What you are asked to do –
From the line holding "index pip: (245, 210)" through the line holding "middle dip: (138, 174)" below, write out every line exactly; include both of those lines and drop the pictures.

*** Given information ***

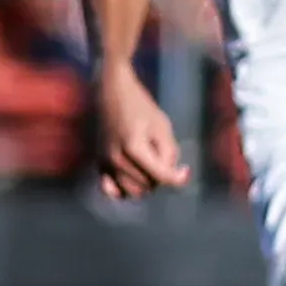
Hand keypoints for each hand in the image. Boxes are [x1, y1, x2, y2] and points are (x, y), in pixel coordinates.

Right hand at [93, 73, 190, 199]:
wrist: (113, 94)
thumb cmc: (141, 107)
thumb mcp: (163, 127)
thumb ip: (169, 153)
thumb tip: (170, 175)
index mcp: (134, 148)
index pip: (161, 177)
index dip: (178, 177)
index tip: (186, 169)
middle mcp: (116, 159)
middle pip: (149, 185)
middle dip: (161, 176)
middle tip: (163, 157)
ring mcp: (105, 163)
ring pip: (133, 191)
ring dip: (147, 183)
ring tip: (151, 165)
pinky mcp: (99, 163)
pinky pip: (111, 190)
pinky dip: (124, 191)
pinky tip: (134, 179)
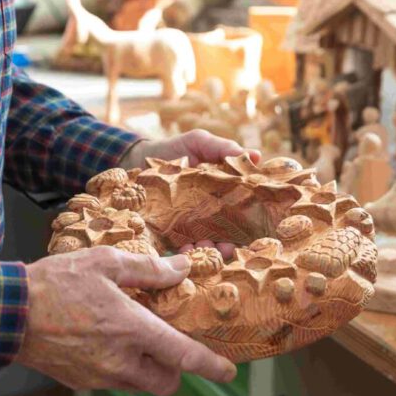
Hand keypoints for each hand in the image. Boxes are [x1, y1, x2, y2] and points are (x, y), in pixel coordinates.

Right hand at [17, 247, 236, 395]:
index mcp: (131, 330)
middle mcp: (119, 361)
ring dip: (147, 367)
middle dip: (175, 368)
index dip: (210, 366)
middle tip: (166, 342)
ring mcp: (99, 376)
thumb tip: (181, 268)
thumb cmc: (55, 283)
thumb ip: (149, 269)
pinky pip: (114, 381)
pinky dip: (120, 367)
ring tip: (130, 335)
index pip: (183, 356)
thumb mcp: (106, 262)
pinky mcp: (81, 382)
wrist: (8, 312)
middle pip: (166, 381)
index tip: (228, 370)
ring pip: (140, 383)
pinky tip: (105, 340)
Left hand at [119, 130, 258, 258]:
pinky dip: (187, 252)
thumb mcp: (200, 143)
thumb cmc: (175, 149)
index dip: (253, 223)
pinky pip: (183, 247)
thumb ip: (224, 149)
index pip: (245, 210)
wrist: (138, 158)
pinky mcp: (173, 232)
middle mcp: (212, 210)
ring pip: (209, 243)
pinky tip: (186, 251)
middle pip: (230, 234)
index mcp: (224, 191)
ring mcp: (193, 223)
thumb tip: (257, 156)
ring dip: (211, 250)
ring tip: (205, 248)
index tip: (256, 232)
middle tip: (228, 246)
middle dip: (231, 244)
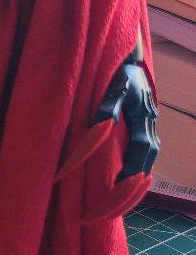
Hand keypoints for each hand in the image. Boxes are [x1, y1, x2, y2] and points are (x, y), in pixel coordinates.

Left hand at [96, 60, 158, 179]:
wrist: (130, 60)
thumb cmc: (119, 74)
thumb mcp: (114, 87)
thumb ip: (109, 105)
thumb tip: (105, 124)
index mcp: (143, 116)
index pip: (141, 147)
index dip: (133, 165)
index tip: (122, 182)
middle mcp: (149, 122)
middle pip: (149, 154)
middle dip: (138, 174)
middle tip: (122, 193)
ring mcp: (149, 122)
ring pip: (150, 152)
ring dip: (140, 169)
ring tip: (127, 188)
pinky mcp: (144, 122)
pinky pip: (145, 146)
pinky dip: (140, 160)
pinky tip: (130, 170)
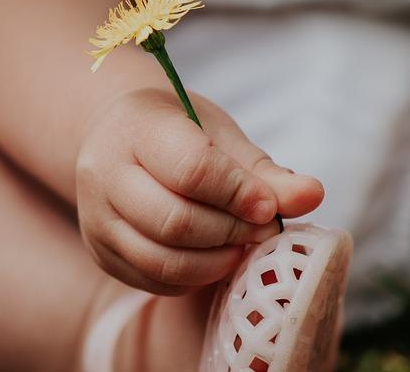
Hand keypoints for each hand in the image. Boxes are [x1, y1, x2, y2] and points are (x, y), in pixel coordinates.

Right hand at [76, 89, 323, 294]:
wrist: (118, 138)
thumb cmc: (175, 130)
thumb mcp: (218, 134)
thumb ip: (263, 170)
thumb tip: (313, 196)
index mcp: (134, 129)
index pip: (191, 169)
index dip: (239, 193)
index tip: (269, 206)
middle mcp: (103, 173)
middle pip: (175, 222)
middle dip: (232, 232)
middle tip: (262, 229)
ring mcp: (95, 217)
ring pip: (162, 261)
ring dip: (217, 262)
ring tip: (241, 245)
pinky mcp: (100, 251)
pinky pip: (153, 281)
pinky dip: (194, 277)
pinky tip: (212, 255)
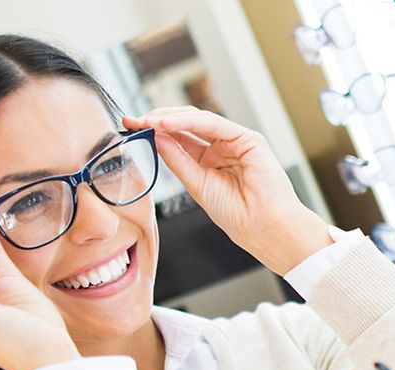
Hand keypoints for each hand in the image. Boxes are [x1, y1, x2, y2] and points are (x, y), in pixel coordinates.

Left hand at [123, 108, 332, 275]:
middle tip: (133, 120)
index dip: (155, 131)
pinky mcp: (249, 139)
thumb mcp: (196, 185)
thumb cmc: (238, 215)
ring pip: (198, 120)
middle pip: (187, 124)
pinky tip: (167, 124)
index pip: (179, 138)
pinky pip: (214, 124)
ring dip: (170, 118)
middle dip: (158, 119)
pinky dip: (189, 122)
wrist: (263, 228)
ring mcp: (236, 141)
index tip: (131, 128)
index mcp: (211, 161)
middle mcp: (223, 148)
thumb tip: (156, 137)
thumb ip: (177, 160)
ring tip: (147, 121)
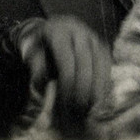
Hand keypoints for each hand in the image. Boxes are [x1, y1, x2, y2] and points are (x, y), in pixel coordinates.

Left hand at [15, 15, 110, 138]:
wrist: (54, 28)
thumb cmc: (41, 47)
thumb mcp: (32, 55)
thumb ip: (37, 69)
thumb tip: (44, 86)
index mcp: (59, 32)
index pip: (67, 61)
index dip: (68, 85)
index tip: (65, 104)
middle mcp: (79, 32)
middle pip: (85, 64)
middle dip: (83, 90)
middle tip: (78, 111)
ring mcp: (93, 37)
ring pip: (100, 65)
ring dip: (97, 89)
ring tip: (89, 109)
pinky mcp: (103, 46)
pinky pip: (107, 66)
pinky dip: (104, 84)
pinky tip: (98, 100)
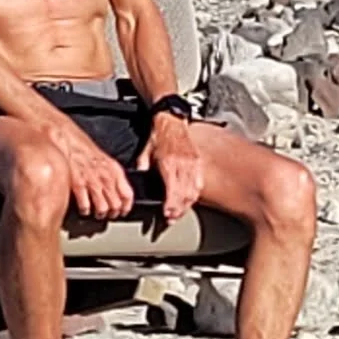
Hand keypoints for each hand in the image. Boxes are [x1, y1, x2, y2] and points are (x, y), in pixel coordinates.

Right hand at [38, 118, 131, 226]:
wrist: (66, 140)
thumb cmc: (84, 149)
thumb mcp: (104, 160)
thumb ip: (112, 176)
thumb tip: (118, 191)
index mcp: (114, 170)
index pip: (128, 195)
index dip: (126, 207)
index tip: (123, 212)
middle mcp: (106, 177)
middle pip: (116, 204)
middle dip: (113, 213)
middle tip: (108, 215)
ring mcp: (92, 181)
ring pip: (102, 208)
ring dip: (100, 214)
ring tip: (96, 214)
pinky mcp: (78, 184)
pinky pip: (85, 205)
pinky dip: (85, 210)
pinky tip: (84, 209)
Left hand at [138, 112, 203, 226]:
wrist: (171, 120)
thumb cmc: (158, 136)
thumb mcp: (144, 152)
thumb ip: (142, 168)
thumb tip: (140, 179)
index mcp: (169, 163)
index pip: (172, 191)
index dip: (171, 206)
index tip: (167, 215)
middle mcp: (183, 165)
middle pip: (184, 194)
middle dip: (179, 209)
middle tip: (172, 218)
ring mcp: (192, 163)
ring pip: (193, 190)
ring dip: (187, 204)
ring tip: (180, 212)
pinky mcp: (197, 161)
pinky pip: (199, 181)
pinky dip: (195, 193)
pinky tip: (191, 199)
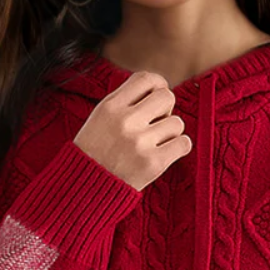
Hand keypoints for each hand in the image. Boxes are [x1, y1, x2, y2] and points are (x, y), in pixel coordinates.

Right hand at [73, 70, 191, 191]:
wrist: (85, 190)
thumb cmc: (95, 153)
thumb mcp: (100, 118)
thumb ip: (125, 101)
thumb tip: (161, 89)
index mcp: (110, 106)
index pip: (147, 79)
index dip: (158, 86)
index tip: (156, 100)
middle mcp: (125, 121)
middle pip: (167, 97)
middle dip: (166, 110)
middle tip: (156, 124)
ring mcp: (140, 143)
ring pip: (177, 123)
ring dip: (171, 133)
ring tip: (155, 144)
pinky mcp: (153, 164)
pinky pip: (183, 144)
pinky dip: (179, 147)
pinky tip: (167, 153)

*** End of Given information ***

Written solution –
index pip: (245, 210)
wrist: (138, 158)
pinky mcp: (173, 232)
middle mcp: (212, 210)
ring pip: (209, 243)
pinky tip: (186, 251)
middle pip: (230, 234)
index mcp: (224, 191)
ring mcp: (193, 223)
thumb tip: (257, 156)
ring dip: (211, 250)
ring tip: (205, 248)
index tip: (256, 232)
middle tip: (228, 246)
middle dip: (231, 244)
Hand keypoints for each hand in the image. Boxes are [x1, y1, x2, y2] and points are (x, y), in pixel coordinates.

Left hand at [96, 60, 158, 179]:
wrist: (130, 60)
thumb cmc: (119, 74)
thumb mcp: (114, 87)
thumb ip: (109, 105)
thumb tip: (105, 124)
index mcp: (143, 116)
index pip: (141, 147)
index dip: (133, 165)
index tip: (122, 182)
middle mcp: (149, 122)
middle pip: (149, 154)
middle dip: (138, 174)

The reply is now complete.